Abstract:This paper introduce LongViTU, a large-scale (~121k QA pairs, ~900h videos), automatically generated dataset for long-form video understanding. We developed a systematic approach that organizes videos into a hierarchical tree structure and incorporates self-revision mechanisms to ensure high-quality QA pairs. Each QA pair in LongViTU features: 1) long-term context (average certificate length of 4.6 minutes); 2) rich knowledge and condensed reasoning (commonsense, causality, planning, etc.); and 3) explicit timestamp labels for relevant events. LongViTU also serves as a benchmark for instruction following in long-form and streaming video understanding. We evaluate the open-source state-of-the-art long video understanding model, LongVU, and the commercial model, Gemini-1.5-Pro, on our benchmark.

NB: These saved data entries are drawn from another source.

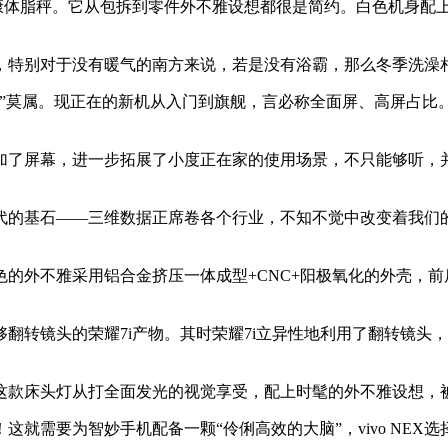
体脂秤。它从包拆到零件外不雅设想都很是简约。白色机身配
特别对于没有暖气的南方来说，若是没有浴霸，那么冬季洗澡相
莫属。现正在的新机从入门到旗舰，言必称全面屏、高屏占比。但
屏幕，进一步拓展了小度正在家的使用场景，不只能够听，并且
的基石——三维数据正席卷各个行业，不知不觉中改变着我们的
的外不雅采用铝合金挤压一体成型+CNC+阳极氧化的外壳，
转镜头的荣耀7i产物。其时荣耀7i立异性地利用了翻转镜头
款床头灯从打全面发光的视觉享受，配上时髦的外不雅设想，
智妙手机配备一颗“伶俐高效的大脑”，vivo NEX选择了支撑高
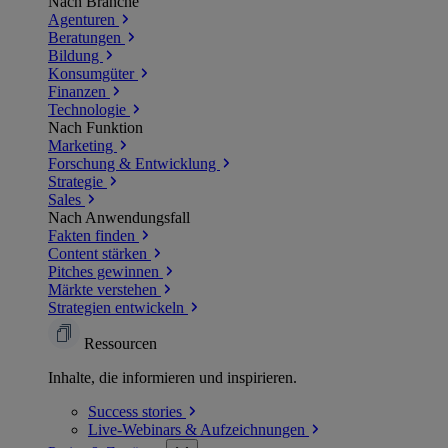
Nach Branche
Agenturen
Beratungen
Bildung
Konsumgüter
Finanzen
Technologie
Nach Funktion
Marketing
Forschung & Entwicklung
Strategie
Sales
Nach Anwendungsfall
Fakten finden
Content stärken
Pitches gewinnen
Märkte verstehen
Strategien entwickeln
Ressourcen
Inhalte, die informieren und inspirieren.
Success
stories
Live-Webinars &
Aufzeichnungen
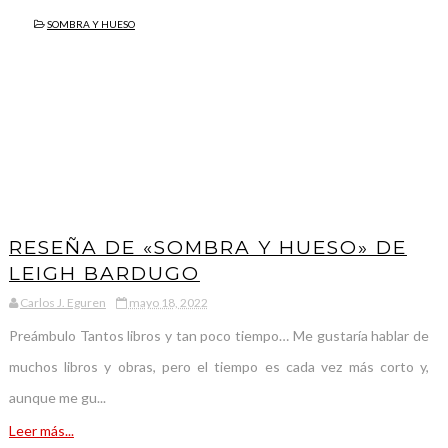
SOMBRA Y HUESO
RESEÑA DE «SOMBRA Y HUESO» DE
LEIGH BARDUGO
Carlos J. Eguren
mayo 18, 2022
Preámbulo Tantos libros y tan poco tiempo… Me gustaría hablar de
muchos libros y obras, pero el tiempo es cada vez más corto y,
aunque me gu...
Leer más...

They achieve GPT-4 scores of 49.9 and 52.3, respectively, underscoring the substantial challenge posed by our benchmark. Further supervised fine-tuning (SFT) on LongVU led to performance improvements of 12.0% on our benchmark, 2.2% on the in-distribution (ID) benchmark EgoSchema, 1.0%, 2.2% and 1.2% on the out-of-distribution (OOD) benchmarks VideoMME (Long), WorldQA and OpenEQA, respectively. These outcomes demonstrate LongViTU's high data quality and robust OOD generalizability.